Irakleitos Souyioultzoglou, Marina Angelaki, Eelco Ferwerda, Paola Galimberti, Arnaud Gingold, Pierre Mounier & Ronald Snijder (2018): OPERAS Common Standards White Paper. Zenodo. http://doi.org/10.5281/zenodo.1324066
The OPERAS Working Group for Common Standards aims at exploring the workflows, mediums and technical standards that have recently emerged as a result of the changes brought about by the transition to Open Science. It places focus on the importance of common standards, and traces the improvements required to ensure content quality and interconnectivity for scholarly output in the SSH and beyond.
The White Paper on Common Standards comprises desk research and identifies key operational and technical aspects to be addressed by digital research infrastructures and service providers. It particularly sketches the landscape of Open Science in Europe, focusing on the policy framework and the institutional initiatives at EU level; it also describes current and emerging research practices and highlights the needs of the stakeholders and communities engaged in scholarly communication.
Reference is specifically made to technical and operational standards for publishing infrastructures, and their importance in providing a digital scholarly communication framework that fosters content reuse and collaboration among researchers, while enabling the implementation of innovative research methods.
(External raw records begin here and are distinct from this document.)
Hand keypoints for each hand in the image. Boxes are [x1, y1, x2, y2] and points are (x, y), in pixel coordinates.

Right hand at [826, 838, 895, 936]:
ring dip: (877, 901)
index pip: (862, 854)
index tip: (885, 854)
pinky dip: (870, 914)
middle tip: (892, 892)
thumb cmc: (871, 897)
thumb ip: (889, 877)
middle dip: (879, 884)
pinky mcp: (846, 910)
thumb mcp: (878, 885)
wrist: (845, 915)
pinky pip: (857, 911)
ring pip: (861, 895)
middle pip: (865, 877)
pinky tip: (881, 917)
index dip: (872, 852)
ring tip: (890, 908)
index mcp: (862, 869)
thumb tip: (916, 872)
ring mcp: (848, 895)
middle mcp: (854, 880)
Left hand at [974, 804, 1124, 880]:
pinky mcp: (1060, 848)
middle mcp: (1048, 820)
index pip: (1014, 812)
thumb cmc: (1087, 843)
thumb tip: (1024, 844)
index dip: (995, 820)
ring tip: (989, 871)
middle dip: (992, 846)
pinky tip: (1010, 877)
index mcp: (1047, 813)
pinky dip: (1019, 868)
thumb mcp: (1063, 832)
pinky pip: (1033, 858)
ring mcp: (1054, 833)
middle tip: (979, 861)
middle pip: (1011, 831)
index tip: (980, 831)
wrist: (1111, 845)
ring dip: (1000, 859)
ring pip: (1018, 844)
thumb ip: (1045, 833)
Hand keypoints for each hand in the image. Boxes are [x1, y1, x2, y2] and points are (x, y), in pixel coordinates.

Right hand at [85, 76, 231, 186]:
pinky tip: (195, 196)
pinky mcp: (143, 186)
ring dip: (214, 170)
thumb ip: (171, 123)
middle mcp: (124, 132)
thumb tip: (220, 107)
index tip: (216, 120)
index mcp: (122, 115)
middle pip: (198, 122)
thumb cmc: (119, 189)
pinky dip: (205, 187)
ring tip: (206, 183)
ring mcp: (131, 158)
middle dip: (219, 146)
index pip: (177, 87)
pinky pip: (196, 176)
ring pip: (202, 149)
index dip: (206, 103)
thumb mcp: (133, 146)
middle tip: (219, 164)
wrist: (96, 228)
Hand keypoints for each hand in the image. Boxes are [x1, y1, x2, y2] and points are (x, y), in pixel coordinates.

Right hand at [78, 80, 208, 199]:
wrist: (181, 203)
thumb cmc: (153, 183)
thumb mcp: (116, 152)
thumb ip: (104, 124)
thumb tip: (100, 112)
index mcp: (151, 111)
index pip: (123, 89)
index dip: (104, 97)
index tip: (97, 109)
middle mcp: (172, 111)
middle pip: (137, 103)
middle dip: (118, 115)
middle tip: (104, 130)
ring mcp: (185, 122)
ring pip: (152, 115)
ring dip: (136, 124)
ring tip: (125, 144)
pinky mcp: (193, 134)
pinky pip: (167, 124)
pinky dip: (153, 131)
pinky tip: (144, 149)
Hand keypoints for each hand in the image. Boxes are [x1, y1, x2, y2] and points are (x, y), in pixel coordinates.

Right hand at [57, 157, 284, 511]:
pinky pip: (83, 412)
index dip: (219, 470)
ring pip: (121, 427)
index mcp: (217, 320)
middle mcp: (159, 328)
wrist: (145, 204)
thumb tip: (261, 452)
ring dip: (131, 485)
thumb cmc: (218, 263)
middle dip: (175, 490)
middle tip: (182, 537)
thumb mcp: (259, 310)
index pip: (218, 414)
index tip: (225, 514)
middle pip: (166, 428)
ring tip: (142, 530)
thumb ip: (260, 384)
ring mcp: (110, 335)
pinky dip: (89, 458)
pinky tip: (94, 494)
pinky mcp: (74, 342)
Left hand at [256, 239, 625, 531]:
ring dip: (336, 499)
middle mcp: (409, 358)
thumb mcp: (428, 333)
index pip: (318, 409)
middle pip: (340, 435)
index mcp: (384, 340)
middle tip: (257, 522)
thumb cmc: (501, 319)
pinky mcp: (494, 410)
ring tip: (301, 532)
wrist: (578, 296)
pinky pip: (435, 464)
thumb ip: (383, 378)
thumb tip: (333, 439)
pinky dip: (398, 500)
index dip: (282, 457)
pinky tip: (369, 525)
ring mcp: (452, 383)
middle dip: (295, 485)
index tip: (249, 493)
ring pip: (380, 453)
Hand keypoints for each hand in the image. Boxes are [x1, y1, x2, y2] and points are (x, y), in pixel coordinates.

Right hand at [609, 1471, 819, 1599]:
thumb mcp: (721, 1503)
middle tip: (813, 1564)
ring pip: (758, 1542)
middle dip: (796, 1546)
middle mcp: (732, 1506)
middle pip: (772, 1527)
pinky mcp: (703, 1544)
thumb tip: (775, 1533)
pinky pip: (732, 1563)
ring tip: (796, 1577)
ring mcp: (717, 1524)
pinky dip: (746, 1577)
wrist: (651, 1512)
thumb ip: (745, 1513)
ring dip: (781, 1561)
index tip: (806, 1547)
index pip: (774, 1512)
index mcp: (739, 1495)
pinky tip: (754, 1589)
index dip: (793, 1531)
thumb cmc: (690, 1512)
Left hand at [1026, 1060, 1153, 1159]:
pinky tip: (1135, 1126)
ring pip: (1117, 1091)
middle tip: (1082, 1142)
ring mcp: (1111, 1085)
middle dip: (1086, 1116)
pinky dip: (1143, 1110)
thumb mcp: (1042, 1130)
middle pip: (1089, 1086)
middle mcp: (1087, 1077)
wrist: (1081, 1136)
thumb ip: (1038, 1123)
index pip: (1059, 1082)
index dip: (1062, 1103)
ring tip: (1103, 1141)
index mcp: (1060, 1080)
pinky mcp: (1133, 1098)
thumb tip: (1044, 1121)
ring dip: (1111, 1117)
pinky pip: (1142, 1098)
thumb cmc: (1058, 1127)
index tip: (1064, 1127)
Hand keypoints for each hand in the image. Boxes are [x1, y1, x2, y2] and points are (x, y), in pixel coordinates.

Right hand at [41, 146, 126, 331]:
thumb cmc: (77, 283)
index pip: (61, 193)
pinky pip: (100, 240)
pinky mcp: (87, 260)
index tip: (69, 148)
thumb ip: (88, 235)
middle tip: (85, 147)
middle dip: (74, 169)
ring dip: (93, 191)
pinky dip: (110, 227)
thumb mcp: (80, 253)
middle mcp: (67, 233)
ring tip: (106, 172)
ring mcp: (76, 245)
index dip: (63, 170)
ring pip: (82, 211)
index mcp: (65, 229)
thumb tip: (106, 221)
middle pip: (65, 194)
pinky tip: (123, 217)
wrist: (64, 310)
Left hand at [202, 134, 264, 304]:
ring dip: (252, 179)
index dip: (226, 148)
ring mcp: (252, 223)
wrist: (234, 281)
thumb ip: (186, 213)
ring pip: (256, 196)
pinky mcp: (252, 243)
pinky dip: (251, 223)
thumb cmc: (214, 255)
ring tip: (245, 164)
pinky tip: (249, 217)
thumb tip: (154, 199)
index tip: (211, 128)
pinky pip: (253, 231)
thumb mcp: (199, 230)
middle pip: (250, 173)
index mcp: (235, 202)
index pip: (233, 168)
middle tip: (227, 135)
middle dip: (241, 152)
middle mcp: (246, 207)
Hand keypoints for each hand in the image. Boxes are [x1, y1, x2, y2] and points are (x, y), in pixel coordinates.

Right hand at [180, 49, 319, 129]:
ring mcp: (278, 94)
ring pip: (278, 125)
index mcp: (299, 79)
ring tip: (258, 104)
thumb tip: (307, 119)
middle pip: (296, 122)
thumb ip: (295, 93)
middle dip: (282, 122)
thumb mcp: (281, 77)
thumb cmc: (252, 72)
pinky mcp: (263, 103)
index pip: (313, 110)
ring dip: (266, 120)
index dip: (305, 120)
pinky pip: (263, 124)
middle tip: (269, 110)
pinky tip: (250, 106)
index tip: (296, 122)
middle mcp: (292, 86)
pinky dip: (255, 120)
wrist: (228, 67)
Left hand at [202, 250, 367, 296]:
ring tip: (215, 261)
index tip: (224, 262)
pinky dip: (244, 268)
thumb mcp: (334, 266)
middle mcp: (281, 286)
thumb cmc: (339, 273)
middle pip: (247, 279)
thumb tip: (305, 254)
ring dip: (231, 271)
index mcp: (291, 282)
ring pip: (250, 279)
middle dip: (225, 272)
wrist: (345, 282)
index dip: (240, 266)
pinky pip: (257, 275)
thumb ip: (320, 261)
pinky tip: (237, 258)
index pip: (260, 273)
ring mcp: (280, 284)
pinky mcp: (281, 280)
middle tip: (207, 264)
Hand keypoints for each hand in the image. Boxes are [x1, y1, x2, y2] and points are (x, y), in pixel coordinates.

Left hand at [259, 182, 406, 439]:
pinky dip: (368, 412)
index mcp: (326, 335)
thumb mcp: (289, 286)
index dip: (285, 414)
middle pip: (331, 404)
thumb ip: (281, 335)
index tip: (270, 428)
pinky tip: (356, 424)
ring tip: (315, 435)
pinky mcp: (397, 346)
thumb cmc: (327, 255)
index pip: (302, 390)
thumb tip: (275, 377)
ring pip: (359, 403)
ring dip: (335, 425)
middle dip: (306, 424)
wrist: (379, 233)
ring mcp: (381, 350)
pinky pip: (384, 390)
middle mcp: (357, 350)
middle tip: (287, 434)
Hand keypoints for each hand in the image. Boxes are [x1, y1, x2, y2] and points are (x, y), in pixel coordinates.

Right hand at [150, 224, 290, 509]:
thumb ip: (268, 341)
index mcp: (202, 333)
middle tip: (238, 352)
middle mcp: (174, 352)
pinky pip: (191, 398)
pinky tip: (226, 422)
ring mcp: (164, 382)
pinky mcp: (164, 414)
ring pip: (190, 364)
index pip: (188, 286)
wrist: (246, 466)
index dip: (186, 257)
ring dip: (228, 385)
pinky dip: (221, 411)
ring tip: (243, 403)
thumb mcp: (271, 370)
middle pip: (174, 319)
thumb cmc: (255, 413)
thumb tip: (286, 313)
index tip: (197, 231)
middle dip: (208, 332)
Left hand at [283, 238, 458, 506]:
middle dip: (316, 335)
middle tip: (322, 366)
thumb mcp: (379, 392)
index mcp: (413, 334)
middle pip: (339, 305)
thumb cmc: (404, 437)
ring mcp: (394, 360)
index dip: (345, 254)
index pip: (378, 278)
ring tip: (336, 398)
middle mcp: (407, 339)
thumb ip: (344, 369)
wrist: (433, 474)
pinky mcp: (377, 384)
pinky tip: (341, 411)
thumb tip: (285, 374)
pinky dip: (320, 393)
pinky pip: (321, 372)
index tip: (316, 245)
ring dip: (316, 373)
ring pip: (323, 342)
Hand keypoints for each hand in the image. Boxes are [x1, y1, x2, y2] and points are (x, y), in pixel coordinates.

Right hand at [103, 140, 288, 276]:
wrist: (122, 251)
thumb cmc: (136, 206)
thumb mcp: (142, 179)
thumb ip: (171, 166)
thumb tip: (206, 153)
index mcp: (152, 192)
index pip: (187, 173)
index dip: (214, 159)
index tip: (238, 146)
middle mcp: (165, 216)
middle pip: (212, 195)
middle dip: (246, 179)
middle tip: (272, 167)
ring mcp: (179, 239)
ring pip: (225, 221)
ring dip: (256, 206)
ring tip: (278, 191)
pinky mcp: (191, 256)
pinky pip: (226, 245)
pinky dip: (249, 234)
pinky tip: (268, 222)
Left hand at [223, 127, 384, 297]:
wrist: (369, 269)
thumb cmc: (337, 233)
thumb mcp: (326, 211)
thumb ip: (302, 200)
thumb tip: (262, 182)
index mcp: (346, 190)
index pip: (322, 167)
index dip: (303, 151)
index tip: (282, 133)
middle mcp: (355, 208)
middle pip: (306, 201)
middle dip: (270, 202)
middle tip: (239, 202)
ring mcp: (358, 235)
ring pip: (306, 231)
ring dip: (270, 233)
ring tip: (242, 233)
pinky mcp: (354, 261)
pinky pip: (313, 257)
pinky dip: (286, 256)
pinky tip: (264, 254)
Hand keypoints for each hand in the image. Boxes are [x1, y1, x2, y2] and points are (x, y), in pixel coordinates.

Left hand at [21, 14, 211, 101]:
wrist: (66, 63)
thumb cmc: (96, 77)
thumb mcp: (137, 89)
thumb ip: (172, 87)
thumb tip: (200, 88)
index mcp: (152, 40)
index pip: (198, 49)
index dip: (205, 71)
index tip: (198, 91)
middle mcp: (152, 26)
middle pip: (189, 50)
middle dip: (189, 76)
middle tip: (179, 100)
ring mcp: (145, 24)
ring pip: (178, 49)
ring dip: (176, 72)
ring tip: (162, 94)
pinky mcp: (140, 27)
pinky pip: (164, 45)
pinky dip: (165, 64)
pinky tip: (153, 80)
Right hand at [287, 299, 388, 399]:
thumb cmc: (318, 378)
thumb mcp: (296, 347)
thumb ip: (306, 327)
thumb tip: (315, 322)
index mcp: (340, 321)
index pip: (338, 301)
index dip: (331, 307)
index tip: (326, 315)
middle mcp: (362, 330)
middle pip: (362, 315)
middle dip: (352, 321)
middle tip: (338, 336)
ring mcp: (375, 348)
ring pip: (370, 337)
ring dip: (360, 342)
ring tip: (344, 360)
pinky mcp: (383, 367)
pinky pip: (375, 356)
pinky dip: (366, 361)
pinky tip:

To this end, the white paper identifies needs yet to be met, introduces 4 complementary areas (content quality and impact assessment, interoperability, availability and processability) for the introduction of common standards, and provides basic recommendations for their future
implementation.
The white paper also examines where OPERAS members stand and suggests a roadmap for the community-wide adoption of standards.. As effective implementation of common standards is highly depended upon stakeholders’ increased awareness and commitment towards more effective ways of conducting, presenting and communicating research, the white paper underlines the instrumental role of the OPERAS network in specifying new standards and updating existing ones.